El virólogo alemán Christian Drosten, uno de los investigadores que más se ha destacado por estudiar el virus y por difundir información a través de los medios, confesaba días atrás que recibe amenazas de muerte. Para muchos, decía, "soy el tipo malo" que ha provocado el cierre de la economía. Ahora afronta también las descalificaciones, muy poco fundadas, de un poderoso grupo mediático. En el Reino Unido, los miembros del SAGE (Grupo Asesor Científico para Emergencias) han tenido su cuota de amenazas de muerte y de insultos en la calle, y tanto por recomendar (supuestamente) una estrategia de inmunidad de rebaño como por aconsejar el confinamiento. Basta echar un vistazo en las redes sociales de científicos de distintos países que han estado en primera línea para comprobar que esa clase de episodios no son excepcionales.
La magnitud de la epidemia, las catastróficas consecuencias en mortalidad y contagios, la dimensión de las medidas adoptadas, la perturbación que ha supuesto en las vidas y economías de tantos países, la extensión de los perjuicios ocasionados, todo ello ha dado lugar a una situación extrema. Es el tipo de situación en el que cobra fuerza la tendencia a buscar chivos expiatorios. Y está en la tradición, si nos remontarnos a episodios epidémicos del pasado donde esa búsqueda se hacía y terminaba horriblemente. Pero lo que está ocurriendo ahora es algo tan paradójico como que sean los científicos los candidatos al papel de chivo expiatorio o directamente al de culpable. No es del todo una sorpresa. Durante la gran crisis económica, fue ya notable el rechazo y la impugnación de los expertos.
Una de las acusaciones que, en esta epidemia, enfrentan con frecuencia los científicos es que cambian de opinión. Pero si cambian porque el conocimiento del coronavirus aumenta y deja obsoleto el que había antes, acusarlos de eso es como acusarlos de ser científicos. Hacerlo es lo propio de su trabajo. No se les puede aplicar el mismo molde que a los políticos y tenerlos por veletas o por no fiables por esa razón. ¿Qué tendrían que hacer para ser fiables, según esa idea? ¿Ignorar la nueva evidencia empírica? ¿Aferrarse a un criterio y no revisarlo? En el caso de un virus desconocido, que se está estudiando a marchas forzadas, lo de mantenerla y no enmendarla sería una barbaridad.
Los británicos han tomado una decisión controvertida para proteger a los asesores científicos de las consecuencias indeseadas –y conocidas– de la exposición pública. Van a aplazar la publicación de los documentos y las actas de las reuniones del SAGE hasta que pase la epidemia. E igual con los nombres de los cientos de científicos que están colaborando: no se harán públicos, salvo que así lo quieran los interesados, mientras no se llegue al final de la emergencia.

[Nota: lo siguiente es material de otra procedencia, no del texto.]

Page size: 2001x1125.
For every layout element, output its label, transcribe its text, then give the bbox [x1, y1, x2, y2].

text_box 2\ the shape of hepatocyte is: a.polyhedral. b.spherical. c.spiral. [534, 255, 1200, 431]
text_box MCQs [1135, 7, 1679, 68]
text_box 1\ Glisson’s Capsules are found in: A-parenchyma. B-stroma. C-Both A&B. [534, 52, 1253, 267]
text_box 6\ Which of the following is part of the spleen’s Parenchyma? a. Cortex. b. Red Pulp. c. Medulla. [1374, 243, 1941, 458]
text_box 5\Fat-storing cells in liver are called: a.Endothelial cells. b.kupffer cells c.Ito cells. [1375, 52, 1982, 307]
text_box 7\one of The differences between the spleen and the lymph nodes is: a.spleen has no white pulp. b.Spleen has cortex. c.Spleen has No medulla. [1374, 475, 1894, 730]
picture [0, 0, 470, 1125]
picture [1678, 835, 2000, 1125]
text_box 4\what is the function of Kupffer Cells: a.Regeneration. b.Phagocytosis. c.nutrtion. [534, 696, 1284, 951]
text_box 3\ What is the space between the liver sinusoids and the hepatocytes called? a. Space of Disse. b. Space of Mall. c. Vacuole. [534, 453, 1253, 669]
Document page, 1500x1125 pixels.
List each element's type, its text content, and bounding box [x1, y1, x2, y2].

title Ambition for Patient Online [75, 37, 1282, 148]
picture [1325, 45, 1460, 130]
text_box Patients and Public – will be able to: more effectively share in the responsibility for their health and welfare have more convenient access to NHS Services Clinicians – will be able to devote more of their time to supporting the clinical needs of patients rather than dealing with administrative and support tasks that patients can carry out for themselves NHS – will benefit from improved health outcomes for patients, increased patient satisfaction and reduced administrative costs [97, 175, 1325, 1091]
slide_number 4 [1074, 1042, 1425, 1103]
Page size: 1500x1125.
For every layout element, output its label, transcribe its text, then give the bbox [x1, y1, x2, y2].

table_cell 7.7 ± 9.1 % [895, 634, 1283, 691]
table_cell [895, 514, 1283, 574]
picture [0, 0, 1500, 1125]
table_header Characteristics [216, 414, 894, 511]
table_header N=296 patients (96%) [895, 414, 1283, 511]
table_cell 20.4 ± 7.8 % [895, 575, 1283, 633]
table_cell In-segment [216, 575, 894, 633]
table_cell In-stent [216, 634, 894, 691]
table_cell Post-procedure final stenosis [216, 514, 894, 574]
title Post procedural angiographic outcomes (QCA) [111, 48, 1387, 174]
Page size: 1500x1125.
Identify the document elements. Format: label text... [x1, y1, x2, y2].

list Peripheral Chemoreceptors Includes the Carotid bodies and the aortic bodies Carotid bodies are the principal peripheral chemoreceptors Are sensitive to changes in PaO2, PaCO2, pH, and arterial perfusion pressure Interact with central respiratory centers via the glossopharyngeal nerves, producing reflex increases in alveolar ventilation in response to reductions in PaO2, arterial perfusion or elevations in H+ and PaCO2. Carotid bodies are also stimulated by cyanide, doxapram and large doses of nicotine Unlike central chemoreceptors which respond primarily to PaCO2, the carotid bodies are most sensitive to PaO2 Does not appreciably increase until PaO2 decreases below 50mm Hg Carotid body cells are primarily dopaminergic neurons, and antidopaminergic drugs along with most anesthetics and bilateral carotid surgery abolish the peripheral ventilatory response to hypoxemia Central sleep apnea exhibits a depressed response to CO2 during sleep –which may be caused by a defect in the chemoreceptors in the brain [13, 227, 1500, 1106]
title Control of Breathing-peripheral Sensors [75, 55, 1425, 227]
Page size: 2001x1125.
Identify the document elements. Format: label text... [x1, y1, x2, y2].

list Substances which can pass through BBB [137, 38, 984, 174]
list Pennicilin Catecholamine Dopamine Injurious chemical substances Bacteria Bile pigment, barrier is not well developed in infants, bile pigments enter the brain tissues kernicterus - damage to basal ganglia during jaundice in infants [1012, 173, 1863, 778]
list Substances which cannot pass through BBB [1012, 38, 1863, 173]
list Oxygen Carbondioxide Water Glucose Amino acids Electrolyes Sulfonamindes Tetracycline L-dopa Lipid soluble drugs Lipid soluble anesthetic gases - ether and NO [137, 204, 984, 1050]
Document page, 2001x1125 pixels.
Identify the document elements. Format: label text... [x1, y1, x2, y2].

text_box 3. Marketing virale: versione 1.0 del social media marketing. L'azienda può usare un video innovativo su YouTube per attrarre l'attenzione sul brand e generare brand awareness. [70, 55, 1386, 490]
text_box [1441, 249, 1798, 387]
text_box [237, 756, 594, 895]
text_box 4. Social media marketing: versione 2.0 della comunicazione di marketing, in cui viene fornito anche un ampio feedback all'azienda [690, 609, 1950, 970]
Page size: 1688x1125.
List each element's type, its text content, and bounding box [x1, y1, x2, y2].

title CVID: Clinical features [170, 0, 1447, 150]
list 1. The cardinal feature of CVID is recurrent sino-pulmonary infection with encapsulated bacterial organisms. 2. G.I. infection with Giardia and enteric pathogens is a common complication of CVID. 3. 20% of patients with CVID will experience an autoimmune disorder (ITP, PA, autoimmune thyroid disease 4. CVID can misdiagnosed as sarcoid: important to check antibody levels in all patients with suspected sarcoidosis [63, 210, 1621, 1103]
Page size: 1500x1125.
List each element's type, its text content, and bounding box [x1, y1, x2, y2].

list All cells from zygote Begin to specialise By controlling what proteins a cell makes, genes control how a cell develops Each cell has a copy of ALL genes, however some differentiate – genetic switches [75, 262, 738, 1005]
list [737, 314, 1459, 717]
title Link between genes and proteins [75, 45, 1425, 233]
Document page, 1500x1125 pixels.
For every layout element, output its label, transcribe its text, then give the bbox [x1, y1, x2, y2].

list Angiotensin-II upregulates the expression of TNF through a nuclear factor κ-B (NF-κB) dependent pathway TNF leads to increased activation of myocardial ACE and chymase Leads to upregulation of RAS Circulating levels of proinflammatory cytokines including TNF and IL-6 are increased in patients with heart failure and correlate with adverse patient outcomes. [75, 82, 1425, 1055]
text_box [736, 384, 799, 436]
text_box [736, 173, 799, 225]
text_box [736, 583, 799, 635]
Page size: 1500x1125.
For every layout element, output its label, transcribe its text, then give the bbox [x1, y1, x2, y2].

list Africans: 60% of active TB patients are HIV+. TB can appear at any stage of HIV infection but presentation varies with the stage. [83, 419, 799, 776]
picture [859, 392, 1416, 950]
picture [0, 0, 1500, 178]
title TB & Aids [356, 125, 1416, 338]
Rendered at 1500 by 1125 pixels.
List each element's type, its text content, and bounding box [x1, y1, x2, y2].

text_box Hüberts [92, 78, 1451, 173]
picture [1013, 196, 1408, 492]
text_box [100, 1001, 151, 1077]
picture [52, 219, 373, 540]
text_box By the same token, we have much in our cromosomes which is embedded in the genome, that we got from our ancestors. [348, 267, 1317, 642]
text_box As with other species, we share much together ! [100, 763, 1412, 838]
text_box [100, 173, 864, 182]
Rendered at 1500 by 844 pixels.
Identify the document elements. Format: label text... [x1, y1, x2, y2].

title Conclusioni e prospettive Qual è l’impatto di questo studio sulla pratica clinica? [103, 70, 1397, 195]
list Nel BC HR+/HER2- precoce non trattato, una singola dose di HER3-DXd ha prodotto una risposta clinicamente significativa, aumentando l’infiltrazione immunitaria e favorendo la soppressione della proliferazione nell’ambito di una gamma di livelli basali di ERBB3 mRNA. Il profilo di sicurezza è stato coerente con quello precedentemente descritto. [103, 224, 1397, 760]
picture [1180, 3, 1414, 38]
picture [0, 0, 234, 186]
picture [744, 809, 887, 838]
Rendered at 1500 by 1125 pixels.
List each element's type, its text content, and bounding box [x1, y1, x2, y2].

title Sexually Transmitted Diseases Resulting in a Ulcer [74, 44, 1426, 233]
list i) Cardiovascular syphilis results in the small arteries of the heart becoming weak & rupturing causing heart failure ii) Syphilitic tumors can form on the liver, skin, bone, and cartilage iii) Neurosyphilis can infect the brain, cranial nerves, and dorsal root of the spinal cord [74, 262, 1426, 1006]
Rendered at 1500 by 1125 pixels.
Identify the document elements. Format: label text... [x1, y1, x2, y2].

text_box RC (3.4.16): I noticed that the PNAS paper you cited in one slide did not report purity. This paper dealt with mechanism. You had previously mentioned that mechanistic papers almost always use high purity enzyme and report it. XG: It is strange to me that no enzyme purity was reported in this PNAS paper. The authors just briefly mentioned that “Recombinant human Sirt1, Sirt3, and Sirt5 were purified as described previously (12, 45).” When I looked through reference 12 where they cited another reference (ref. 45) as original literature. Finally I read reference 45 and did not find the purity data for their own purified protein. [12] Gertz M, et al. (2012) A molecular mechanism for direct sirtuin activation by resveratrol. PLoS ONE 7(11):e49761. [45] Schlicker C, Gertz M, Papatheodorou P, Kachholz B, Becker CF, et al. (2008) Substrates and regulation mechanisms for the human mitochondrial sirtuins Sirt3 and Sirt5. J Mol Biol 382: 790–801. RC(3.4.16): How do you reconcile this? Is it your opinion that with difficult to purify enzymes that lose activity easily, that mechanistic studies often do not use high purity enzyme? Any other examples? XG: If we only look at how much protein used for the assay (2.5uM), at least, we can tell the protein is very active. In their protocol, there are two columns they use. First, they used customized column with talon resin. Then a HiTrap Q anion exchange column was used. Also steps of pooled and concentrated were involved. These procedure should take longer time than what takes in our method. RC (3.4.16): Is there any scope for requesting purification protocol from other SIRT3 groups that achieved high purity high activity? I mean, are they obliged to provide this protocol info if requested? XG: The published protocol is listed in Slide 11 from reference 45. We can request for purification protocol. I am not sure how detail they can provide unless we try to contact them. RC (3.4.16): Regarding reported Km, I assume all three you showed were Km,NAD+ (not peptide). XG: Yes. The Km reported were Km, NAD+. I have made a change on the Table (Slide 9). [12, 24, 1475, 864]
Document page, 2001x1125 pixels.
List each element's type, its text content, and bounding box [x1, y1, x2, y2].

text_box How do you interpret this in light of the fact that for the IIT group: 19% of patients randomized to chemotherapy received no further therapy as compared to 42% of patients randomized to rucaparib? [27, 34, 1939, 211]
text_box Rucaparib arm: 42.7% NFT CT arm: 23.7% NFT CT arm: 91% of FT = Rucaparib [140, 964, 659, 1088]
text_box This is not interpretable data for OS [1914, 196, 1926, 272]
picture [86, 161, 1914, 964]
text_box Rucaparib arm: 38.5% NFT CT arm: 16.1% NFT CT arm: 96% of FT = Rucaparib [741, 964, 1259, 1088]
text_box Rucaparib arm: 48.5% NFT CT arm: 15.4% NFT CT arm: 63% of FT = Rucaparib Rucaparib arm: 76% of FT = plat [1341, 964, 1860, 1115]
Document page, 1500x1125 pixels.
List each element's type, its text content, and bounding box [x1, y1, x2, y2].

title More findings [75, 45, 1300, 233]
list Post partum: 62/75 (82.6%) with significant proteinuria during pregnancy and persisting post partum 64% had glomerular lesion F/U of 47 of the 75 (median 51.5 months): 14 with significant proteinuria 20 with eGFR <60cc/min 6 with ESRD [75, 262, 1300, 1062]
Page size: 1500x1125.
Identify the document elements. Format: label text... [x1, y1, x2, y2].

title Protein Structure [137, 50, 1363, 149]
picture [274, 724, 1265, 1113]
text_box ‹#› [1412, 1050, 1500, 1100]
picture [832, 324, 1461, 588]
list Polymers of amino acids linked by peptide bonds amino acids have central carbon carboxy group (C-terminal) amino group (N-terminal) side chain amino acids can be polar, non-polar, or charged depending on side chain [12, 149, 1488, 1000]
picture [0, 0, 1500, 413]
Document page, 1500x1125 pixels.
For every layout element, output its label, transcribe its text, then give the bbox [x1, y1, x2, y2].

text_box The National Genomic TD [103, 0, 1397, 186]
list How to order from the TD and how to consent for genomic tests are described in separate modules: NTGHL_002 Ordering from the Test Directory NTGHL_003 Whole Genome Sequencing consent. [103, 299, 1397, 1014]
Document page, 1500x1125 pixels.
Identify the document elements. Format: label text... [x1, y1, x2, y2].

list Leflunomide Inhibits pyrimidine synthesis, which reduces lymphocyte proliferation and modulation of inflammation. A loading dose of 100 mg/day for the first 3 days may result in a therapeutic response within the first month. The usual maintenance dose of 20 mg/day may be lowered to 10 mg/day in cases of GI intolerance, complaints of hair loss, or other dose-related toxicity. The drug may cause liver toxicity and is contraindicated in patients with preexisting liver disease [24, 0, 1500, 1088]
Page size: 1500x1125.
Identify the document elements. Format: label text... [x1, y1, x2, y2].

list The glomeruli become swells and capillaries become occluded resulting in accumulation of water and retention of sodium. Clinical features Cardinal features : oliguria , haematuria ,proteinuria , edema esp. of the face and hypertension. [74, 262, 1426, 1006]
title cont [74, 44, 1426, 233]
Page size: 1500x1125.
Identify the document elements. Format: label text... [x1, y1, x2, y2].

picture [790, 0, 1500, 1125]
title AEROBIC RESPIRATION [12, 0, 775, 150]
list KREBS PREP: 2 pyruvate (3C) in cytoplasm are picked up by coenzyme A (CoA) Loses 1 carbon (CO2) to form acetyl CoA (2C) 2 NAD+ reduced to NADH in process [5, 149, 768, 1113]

Sir Patrick Vallance, el asesor científico principal del Gobierno, lo ha justificado en razón de los protocolos de seguridad y para evitar las presiones e influencias. Hay mucho desacuerdo. Y no es fácil, ni debería serlo, inclinarse por una posición u otra. Los que creen que el conocimiento público inmediato de esa documentación permite detectar errores y avanzar mejor tienen razón. Pero también tiene razón Vallance. Hay circunstancias en las que la transparencia no aporta sólo ventajas. Tiene costes y es necesario sopesar una cosa y la otra. Claro que, a veces, desde algunas torres de marfil, se pierde de vista cómo es la realidad del mundo.